Friday, August 04, 2006 @7:46 AM
busy week. i'm tired.
china gals have spent this week at school doing their own work.. and i got such a fat shock the other day when mdm lenny suddenly asked me about what they supposed to do. not to mention lowering the water potential in my mouth repeatedly as i tried to explain biology to the chinese teacher. but oh well. i made a brilliant discovery! cells in chinese in called XI BAO. (:
quite a couple of ca this week. hope i've done well in all of them. after all i tried my best.. especially for the two sciences.. not so much for chinese though. but i have no desire to fail chinese. the thoughts of what awaits me if i fail anything this term just traumatises me.
i feel like i'm gonna die! so many careless mistakes especially in physics, maths, a maths, the rehearsals i haven't been able to attend, the impending doom.. i feel like i'm being drowned in this world of things i'm so desperately trying to juggle. i've always been able to do it but now i don't seem to be able to. i don't want to be hamtam-ed by anyone.. esp the rehearsal-in-charge.

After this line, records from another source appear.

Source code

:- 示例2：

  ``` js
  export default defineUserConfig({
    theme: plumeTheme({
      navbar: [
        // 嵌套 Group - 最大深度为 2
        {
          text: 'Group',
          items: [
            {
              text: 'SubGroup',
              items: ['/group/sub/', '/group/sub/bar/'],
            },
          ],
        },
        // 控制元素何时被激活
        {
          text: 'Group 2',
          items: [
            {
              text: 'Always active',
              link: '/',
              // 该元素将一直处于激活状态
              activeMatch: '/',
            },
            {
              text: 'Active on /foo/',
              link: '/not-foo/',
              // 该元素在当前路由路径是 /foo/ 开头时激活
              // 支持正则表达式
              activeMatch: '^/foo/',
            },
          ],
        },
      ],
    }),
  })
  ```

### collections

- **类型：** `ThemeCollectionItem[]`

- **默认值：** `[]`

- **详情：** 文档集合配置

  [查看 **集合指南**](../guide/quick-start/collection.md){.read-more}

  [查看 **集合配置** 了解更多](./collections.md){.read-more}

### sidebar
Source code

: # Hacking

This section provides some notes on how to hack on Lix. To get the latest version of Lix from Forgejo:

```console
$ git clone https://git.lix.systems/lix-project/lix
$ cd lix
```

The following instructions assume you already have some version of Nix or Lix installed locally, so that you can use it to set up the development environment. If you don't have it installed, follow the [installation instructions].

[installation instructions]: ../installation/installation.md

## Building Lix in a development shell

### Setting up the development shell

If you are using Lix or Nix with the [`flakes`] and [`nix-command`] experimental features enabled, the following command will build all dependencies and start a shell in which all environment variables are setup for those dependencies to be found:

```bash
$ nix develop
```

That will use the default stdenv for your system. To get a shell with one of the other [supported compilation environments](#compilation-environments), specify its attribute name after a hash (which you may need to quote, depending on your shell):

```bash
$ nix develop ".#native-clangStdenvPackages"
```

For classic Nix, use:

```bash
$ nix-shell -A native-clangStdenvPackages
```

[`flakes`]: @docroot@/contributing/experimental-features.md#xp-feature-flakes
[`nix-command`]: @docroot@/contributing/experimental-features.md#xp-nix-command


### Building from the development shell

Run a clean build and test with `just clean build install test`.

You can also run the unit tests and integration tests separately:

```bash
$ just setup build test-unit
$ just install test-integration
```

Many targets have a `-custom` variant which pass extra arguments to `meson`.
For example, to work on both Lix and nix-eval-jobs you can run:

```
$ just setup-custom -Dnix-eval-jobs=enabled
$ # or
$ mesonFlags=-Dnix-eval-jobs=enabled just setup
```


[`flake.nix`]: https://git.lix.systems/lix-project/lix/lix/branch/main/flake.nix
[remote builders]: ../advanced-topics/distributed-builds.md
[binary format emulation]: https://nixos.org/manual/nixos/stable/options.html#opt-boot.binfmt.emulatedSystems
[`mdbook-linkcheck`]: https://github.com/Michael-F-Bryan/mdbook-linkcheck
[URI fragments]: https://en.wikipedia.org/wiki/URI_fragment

damnit. i don't feel comfortable around them anymore. i'm not even going for the bbq anymore. i just want them to all go away, maybe except one of them whom i really respect. oh my how am i going to face them anymore? so many things have happened this week i can't accept them all. and nothing is sinking in. i was so close today. i don't want everything that's been happening to just be absorbed suddenly, in an awkward position, and i'll just break down. that really nearly happened today, with all the shit. even the lenny lesson didn't cheer me up much.